I once got a letter to the editor of the Columbus Dispatch published on this very subject. Of course it was met with fairly vehement criticism, because I posited that most Americans have misread the establishment clause in the Constitution.
Many Americans don’t know that the phrase “separation of church and state,” or any near verbatim iteration of that phrase does not appear anywhere in the Constitution. Anyone who has read it knows that religion is only mentioned twice in the Constitution. One is the establishment clause, I’ll leave you to guess the other. Bonus points to whomever can respond with the right answer first without looking it up.
Anywho, I get that we’re supposed to be all about religious freedom. Even if we disagree with someone’s religious beliefs, we’re supposed to tolerate that because it is every human being’s right to decide for himself what he believes in.
What I don’t like is how some people wish to banish religion from all facets of public life. Does this mean that I support people proselytizing or pandering their religion to “win souls for God”? Absolutely not. I also do not support this movement to strike religion from all discussion in schools, though.
I know that some of my readers are atheists, and I totally get that. You might be raising your kids to be atheist and don’t want them to believe in God, and I respect that. It’s no different than a Christian who doesn’t want his kid to believe in Buddha.
The fact of the matter is, though, that you can’t just ignore religion and pretend that it is not an important thing. I don’t mean “important” in the sense that everyone should be religious, but it’s important in understanding the human condition and civil society in general.
How can any social studies class be effective without discussing religion? When I was an education major, I had to sit in on some classes with a 7th grade world history group. The lesson was actually on the Crusades, and it was very awesome because the curriculum, surprisingly, gave an equal amount of time to present the Christian and Muslim perspective on it. Since both religions were given the same amount of time, there was no conflict.
Perhaps the problem is that it’s probably tough to find teachers who would be willing to teach their students about world religions in an objective manner. When I taught the lesson on how the principles of Christianity helped facilitate the call to Crusade, I did it objectively although I am Catholic. The kids loved it, even the little Muslim kiddoes. Why? Because I wasn’t pushing the religion onto them, but merely helping them to understand it.
My cohorts and I get into a lot of arguments, it seems, about religion. The arguments usually involve our sentiments on Islam. The overall message that I always try to convey is that we have to understand the religion on its own terms, not necessarily in how the zealots interpret the religion. The same can be said for Christianity as much as Islam. Would we really want other cultures to understand Christianity from the Westboro Baptist perspective? Jesus, I fucking hope not.

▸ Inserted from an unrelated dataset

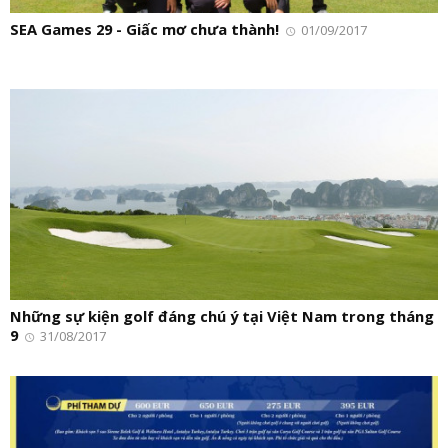
SEA Games 29 - Giấc mơ chưa thành!
01/09/2017
Những sự kiện golf đáng chú ý tại Việt Nam trong tháng
9
31/08/2017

Understanding the religion doesn’t mean you accept it to be true. Similarly, learning about the religion is not a bad thing. We need to stop pretending like we can actually separate our religious self from our civil, secular self. Although morality is not an invention of religion, most people’s morals are shaped by their religious upbringing.

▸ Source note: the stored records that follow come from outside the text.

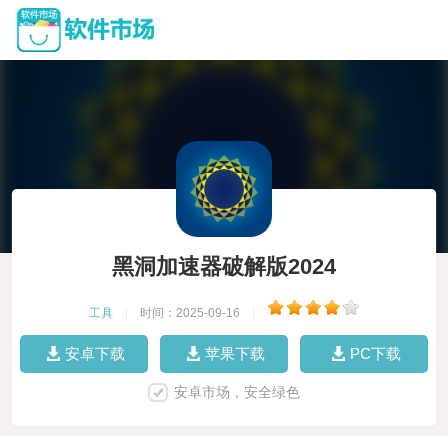
黑洞加速器破解版2024
工具
|
时间：2025-09-16
|
安卓下载
苹果下载
PC下载
安卓市场，安全绿色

|Yes, I am intentionally trying to be offensive.|
Should the state sponsor a particular religion? Absolutely not. Should we call ourselves a “Christian Nation”? That’s a big negative. Instead of promoting the separation of church and state, we should promote the scholarly engagement of religion in our public forums. Of course, that would require a certain level of decency and open-mindedness, both of which are qualities that many Americans lack.
Think of it in the mindset of those debate assignments where you’re supposed to support the side you disagree with in a debate.